* **TASK OBJECTIVE**
If a line below contains "which", count it; then state how many such lines there are, and nothing else.

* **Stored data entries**

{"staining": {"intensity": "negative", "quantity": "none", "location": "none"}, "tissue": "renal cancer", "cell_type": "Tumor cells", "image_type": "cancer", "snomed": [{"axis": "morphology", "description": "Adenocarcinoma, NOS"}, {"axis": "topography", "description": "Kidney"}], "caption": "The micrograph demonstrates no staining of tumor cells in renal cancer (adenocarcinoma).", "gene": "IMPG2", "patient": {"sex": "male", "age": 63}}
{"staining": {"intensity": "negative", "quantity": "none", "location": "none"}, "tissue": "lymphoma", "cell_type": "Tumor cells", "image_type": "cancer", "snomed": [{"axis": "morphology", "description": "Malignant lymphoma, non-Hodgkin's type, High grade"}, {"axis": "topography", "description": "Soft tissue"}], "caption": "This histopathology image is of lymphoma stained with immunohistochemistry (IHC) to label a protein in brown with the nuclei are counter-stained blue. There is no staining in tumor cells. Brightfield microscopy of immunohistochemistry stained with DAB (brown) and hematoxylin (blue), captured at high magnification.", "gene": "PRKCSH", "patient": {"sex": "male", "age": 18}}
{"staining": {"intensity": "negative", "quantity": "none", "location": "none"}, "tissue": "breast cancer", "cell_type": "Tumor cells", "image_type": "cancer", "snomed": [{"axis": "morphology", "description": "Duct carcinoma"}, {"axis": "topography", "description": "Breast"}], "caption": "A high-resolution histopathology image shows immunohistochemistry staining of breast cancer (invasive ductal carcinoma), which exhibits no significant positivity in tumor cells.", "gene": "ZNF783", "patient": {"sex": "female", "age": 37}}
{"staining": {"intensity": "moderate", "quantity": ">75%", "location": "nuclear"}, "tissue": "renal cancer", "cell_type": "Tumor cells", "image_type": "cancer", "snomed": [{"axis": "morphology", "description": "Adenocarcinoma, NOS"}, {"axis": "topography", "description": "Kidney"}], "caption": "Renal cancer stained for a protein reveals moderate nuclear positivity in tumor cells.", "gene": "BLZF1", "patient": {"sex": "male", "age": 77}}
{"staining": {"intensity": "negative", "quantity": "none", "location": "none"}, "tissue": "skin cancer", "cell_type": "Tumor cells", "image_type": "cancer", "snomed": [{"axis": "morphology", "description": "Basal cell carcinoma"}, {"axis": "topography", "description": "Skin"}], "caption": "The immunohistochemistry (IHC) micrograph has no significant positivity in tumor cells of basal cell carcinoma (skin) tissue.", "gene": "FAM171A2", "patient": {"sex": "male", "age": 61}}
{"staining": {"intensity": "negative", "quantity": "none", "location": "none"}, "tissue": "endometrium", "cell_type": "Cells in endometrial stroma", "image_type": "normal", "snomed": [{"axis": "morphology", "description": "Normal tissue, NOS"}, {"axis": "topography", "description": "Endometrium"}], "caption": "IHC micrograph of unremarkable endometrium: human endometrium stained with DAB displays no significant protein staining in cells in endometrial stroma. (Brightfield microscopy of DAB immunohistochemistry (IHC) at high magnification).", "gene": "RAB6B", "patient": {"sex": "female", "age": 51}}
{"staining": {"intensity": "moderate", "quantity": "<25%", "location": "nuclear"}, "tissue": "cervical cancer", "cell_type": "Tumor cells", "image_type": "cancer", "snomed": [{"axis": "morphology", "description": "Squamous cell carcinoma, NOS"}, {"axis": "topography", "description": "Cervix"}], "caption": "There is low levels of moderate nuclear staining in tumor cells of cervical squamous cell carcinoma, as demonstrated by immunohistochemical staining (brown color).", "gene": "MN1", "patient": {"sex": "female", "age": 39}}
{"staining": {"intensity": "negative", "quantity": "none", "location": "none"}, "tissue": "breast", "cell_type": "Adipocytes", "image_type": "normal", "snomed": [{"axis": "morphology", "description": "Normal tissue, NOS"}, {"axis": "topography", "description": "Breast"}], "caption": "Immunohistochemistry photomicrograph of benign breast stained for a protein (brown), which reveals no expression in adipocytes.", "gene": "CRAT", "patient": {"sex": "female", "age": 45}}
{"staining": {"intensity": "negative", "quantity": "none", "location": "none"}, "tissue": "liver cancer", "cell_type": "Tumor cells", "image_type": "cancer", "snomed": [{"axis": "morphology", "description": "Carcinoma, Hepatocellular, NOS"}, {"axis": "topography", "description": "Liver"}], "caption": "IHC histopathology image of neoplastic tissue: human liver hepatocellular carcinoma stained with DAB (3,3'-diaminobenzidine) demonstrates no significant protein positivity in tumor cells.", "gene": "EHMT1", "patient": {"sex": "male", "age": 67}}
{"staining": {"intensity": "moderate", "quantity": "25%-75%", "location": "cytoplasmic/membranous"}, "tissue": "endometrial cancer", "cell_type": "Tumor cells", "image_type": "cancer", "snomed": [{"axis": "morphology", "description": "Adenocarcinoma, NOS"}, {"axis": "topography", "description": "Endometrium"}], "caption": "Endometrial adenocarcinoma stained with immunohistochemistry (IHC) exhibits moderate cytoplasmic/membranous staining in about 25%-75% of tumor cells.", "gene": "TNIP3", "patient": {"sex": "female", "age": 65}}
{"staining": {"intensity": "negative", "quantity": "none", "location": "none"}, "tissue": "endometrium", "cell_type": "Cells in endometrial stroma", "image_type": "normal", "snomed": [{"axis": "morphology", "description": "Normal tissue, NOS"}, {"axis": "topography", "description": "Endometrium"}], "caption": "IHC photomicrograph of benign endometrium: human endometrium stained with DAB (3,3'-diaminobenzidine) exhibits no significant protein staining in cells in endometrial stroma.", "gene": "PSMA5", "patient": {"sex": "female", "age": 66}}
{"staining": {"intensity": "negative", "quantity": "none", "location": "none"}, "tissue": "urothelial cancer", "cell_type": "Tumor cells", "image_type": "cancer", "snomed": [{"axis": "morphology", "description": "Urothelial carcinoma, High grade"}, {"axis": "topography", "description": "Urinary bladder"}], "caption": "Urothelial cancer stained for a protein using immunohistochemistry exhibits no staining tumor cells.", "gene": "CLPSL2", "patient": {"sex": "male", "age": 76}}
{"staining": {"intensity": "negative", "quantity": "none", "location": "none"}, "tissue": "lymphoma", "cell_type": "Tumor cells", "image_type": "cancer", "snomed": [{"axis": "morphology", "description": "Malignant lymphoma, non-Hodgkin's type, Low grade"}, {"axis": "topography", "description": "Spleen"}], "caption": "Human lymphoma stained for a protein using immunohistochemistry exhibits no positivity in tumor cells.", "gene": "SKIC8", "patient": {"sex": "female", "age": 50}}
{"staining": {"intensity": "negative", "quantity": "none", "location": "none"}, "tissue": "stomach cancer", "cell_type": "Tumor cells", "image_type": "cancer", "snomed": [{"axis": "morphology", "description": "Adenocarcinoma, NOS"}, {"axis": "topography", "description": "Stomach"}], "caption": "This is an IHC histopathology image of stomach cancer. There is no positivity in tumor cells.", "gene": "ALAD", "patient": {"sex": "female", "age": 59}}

* **COMPLETED EXERCISE**
2